Apparently, something like this happened recently. On the Saturday before the festivities of summer solstice, an angry voice mail set off a cold front in paradise. The voice mail was from a man claiming to be a "full-blown liberal" who had happened to be at the Saturday farmers market. According to him, Art was so loud and angry in yelling that President Bush was a murderer that his children began crying. He ended his call without identifying himself, but promising never to set foot in the market again.

The voice mail was received by Laurence Hauben, the Executive Director of Santa Barbara Farmers Market. She dashed off an email to Art threatening, "If you continue to cause a disturbance, I will expel you from the market." She then went to personally talk to him. Art however said that he had no recollection of such an encounter. No one has come forward as yet to corroborate the caller's version of the story.

This is not an unusual turn of events with Art. Even people with his politics disagree strongly with his methods. And needless to say, Bush-supporters find him offensive. And when public gathering places threaten to eject him, he's hard-pressed to find supporters. Undeterred, he still makes his way to each market event, whether on State Street, Tuesdays or in the city parking lot, Saturdays, taking an hour to set up his table and then an hour to dismantle it and make his way home. He is a grandfather who has served in the military (ask him about this, and he will display the bullet holes in his torso). Yet, his attitude with passers-by can hardly be called grandfatherly.
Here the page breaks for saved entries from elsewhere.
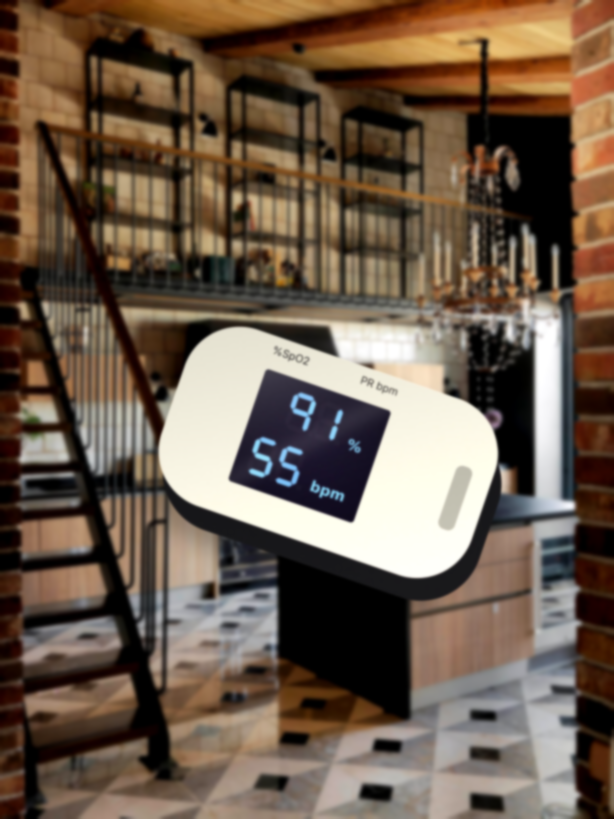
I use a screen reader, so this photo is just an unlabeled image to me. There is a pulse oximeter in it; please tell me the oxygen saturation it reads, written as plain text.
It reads 91 %
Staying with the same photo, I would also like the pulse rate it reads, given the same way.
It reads 55 bpm
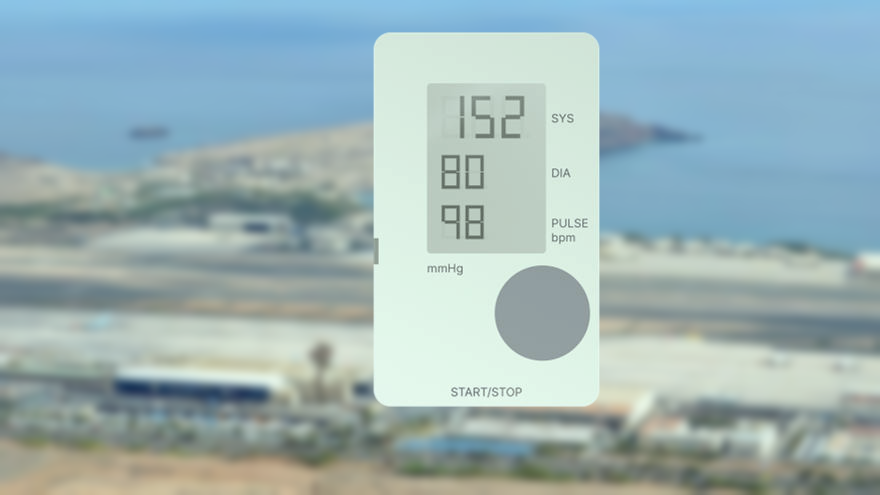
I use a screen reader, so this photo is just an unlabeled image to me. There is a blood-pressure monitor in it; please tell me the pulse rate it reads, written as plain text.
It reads 98 bpm
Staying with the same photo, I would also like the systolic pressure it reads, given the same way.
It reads 152 mmHg
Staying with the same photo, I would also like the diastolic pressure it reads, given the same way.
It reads 80 mmHg
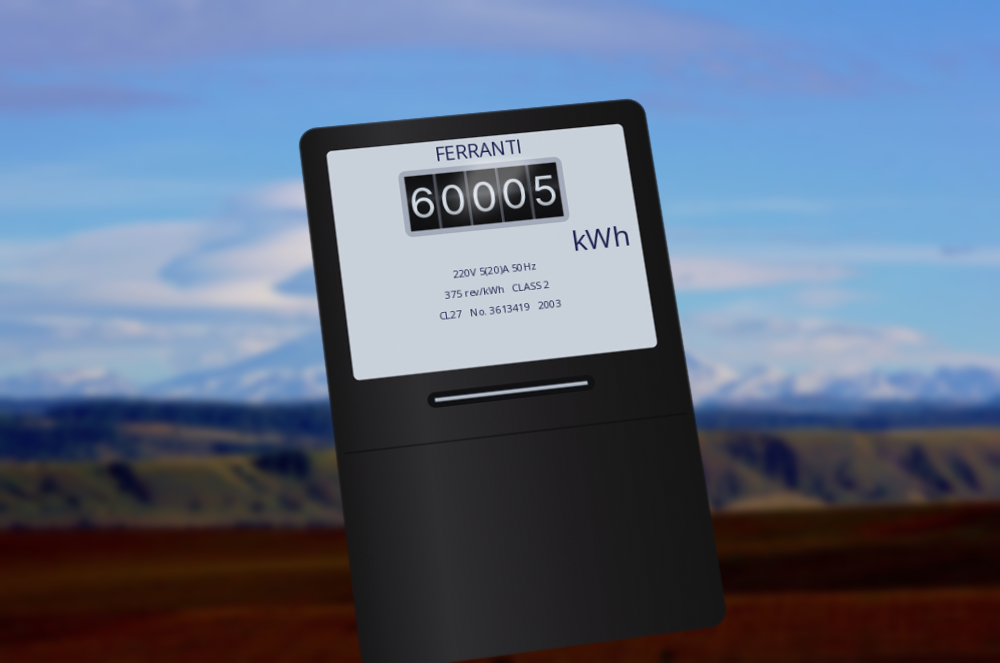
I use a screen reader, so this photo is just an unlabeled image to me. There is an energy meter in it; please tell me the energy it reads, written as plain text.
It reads 60005 kWh
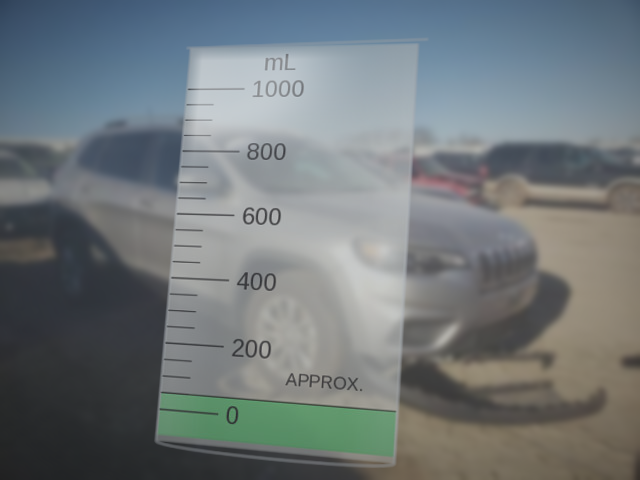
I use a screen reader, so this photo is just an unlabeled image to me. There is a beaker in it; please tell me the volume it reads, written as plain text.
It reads 50 mL
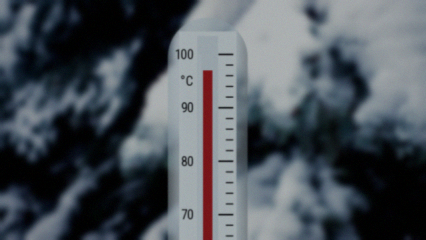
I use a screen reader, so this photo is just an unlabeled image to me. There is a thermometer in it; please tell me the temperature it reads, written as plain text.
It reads 97 °C
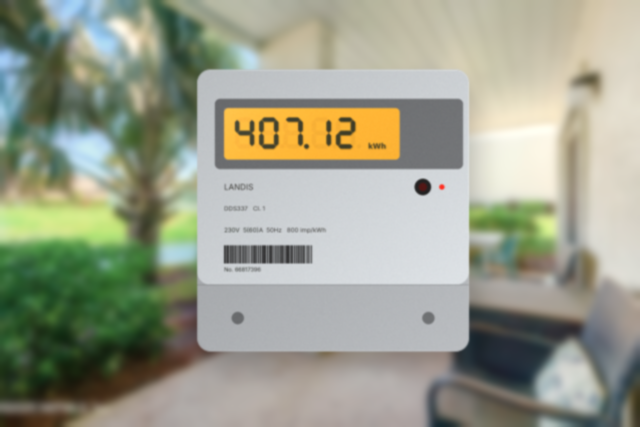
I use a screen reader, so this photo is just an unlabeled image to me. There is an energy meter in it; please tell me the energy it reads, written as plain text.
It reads 407.12 kWh
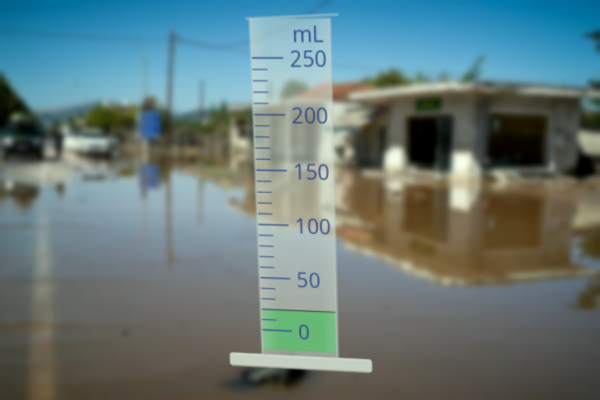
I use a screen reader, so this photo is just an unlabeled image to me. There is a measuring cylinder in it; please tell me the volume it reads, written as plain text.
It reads 20 mL
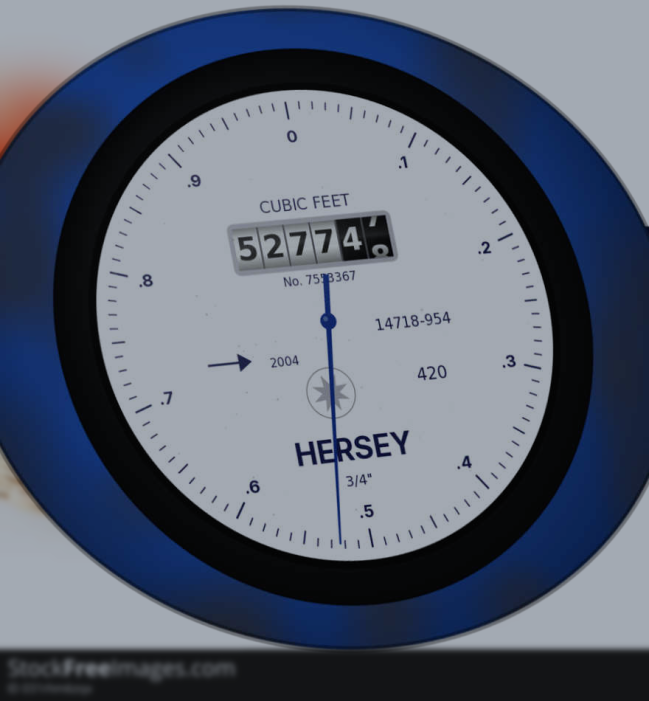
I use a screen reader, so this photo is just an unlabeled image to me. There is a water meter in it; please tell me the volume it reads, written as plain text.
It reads 527747.52 ft³
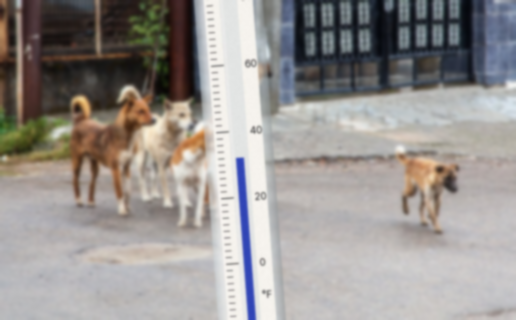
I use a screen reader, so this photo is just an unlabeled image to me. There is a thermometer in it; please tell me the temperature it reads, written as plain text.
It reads 32 °F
Unlike Brooks Firestone whose deameanor is so grandfatherly that his opponents find him easy to be friendly with, even some of Art's fellow activists find it hard to support him.

When asked, Laurence Hauben will say that it is not the content of Art's material which bothers her, it is the way that Art chooses to deliver his message. To me, the pertinent question is: should his rights be marginalized because he or his methods are not likable? It is very easy to support a nice guy who has been violated -- people will immediately rally to his cause. But take someone like Art who can be obstreperous in his quest to convince passers-by of the causes he espouses, then people start having second thoughts about taking a stand on his behalf. Then also, there is the issue of the Farmers Market, a gathering that is so precious to regulars (including me), that many worry about tarnishing it with the slightest whiff of impropriety.

I would say farmers markets in their very presence and popularity are making as political a statement as Art does -- when he proclaims Bush a liar -- by denouncing the values of modern agriculture, its corporate underpinnings, its unquestioning faith in chemical pesticides and fertilizers to make the land submit to its bidding for more profits instead of seeing the land as a living partner which must be preserved for this and future generations.

If the Farmers Market can be considered political, isn't preserving free speech an important ingredient? And more importantly, should free speech be judged by the form with which it is delivered? Should we censor rap because it is too angry, too vulgar, too black? If Art's delivery doesn't exceed the bounds of legality into the realm of slander, why should he be censored? Or is preserving a "pure" experience for the shoppers of the market, shading their eyes from any color of politics and having their minds completely occupied by the scent of lavender, the redness of the plums and the genial hubub of community, that paramount a concern.

I suggest that people are capable of discerning what's important to them. If someone doesn't believe in Art's politics, they will walk by his table ignoring his message. The same goes for someone who doesn't like his methods or approach. And if someone is so insulted by his politics or his methods, then they should exercise their free speech rights with as much passion as Art does and set up an opposing table next to his. As for the others who do stop at his table and enjoy bantering with him, he provides them as serendipitous an experience of engagement in the political process as the Farmers Market does of community in a tourist's haven.